Speaker Greg Stumbo, a Democrat from Prestonsburg, said House Democrats aren’t united behind the bill.
“I think the more people think about that bill, the more concerned they get about that bill,” Stumbo said in a press conference before the House convened. “If it passes it’ll pass with a Republican vote from the Republican caucus. I don’t think the Democratic caucus will pass it.”
The bill would strip major telephone service providers like AT&T, Windstream and Cincinnati Bell of a requirement to offer basic telephone service in markets of more than 15,000 people. The basic plans include local calls, 911 and operator service.
Service providers say not having to maintain landlines will allow them to invest in developing newer technologies like the wireless network.
A Senate committee approved the bill on Wednesday. Senate President Robert Stivers, a Republican from Manchester, said he’s hopeful the bill will pass.
AT&T Kentucky President Hood Harris has been adamant in his claim that phone service for rural landline owners will not be affected.
“The bill provides a guarantee for voice service,” Harris said during a committee hearing Wednesday. “And if the wireless home phone option doesn’t provide the functionality, it doesn’t work. Then absolutely, there’s nothing in this bill that keeps us from putting lines and we would have to put lines to this location.”
That claim has been questioned because of a provision in the bill dealing with rural residents who move to a new residence. The language in the bill requires providers to offer voice service for customers who move to a residence where the “utility has not installed landline facilities to provide basic local exchange service.” Then the bill later says “the modifying utility is not obligated to offer basic local exchange service at the location.”
At issue is whether AT&T would have to provide basic local service at residences where BellSouth originally installed the lines. AT&T acquired the lines from BellSouth in 2006.

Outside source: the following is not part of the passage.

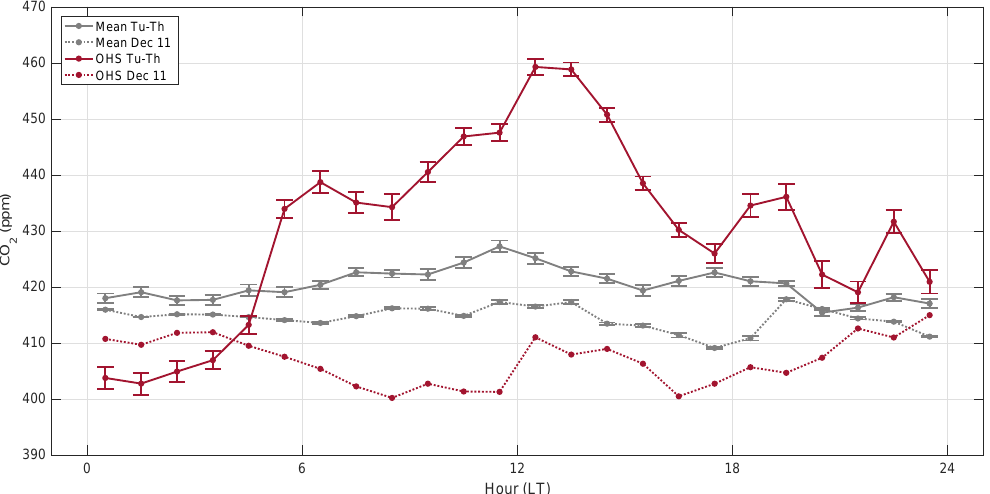
Figure 12. Comparison of diurnal variation in drift- and bias-corrected CO 2 dry air mole fractions observed at Oakland High School (OHS in Fig. 1) during a rain-related school closure on 11 December 2014 vs. the mean variation observed on other Tuesdays, Wednesdays, and Thursdays during December 2014 when the school was operating normally. Mean values from five other BEACO 2 N sites operational during these time periods are also shown for reference. Error bars indicate standard error (instrument error is negligible at this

Kentucky Resources Council director Tom FitzGerald said the language would allow AT&T to stop providing landline service at those residences and start moving customers onto wireless or voice over IP technology; technologies which he says are not reliable enough.

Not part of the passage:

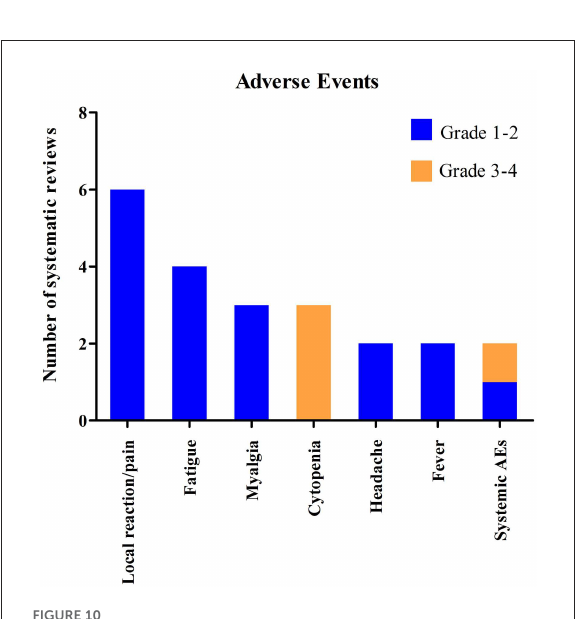
FIGURE10 Systematic reviews included in the systematic review which investigated the adverse events of COVID-19 vaccines in cancer patients.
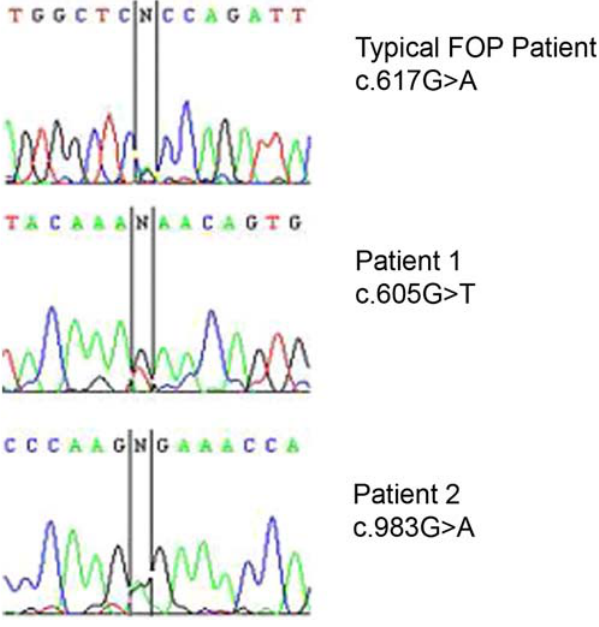
Figure 1. DNA sequencing electropherograms of a typical FOP patient, and of atypical patients 1 and 2, at the positions of the causative ACVR1 mutations.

“That language is very clear, it really limits their obligation,” Fitzgerald said. “[The Kentucky Resources Council] gave them language that is much more straightforward and just says if the landline is there you’ve got to replace it with basic local service.”
Harris couldn’t be reached for comment after the committee hearing. AT&T spokesman Daniel Hayes said the company would still have the obligation to offer basic service to those residences because AT&T inherited BellSouth’s legal obligations to do so.
“AT&T is obligated and still the same legal entity and so the same obligations that were Bell South’s are AT&T’s,” Hayes said.
During the meeting, Cadiz Republican Sen. Stan Humphries expressed worry that rural residents might end up relying on AT&T’s wireless service, which he said isn’t always reliable in his district. Humphries voted against the bill during the last two legislative sessions.
Today Humphries asked Harris who would determine when service was reliable enough.
Harris replied that AT&T has obligation to provide service, however he said reliability “would be a matter for the courts to decide.” He continued by saying “as a practical matter we’re going to make sure we provide that customer service.”
Humphries voted in favor of the bill on Wednesday, but said he wanted to make sure adequate service would be provided before he voted on the floor.
“So somewhere in there needs to be explained specifically that communication is going to be provided—talking to the lawyers or not—inside the house sufficient coverage, that you can leave your loved one there and you can feel safe about leaving them alone,” Humphries said during the hearing.
This is the fourth year that the bill has been introduced in the General Assembly. Last year the bill passed the Senate but failed in the House.
The bill was approved by a House committee last week.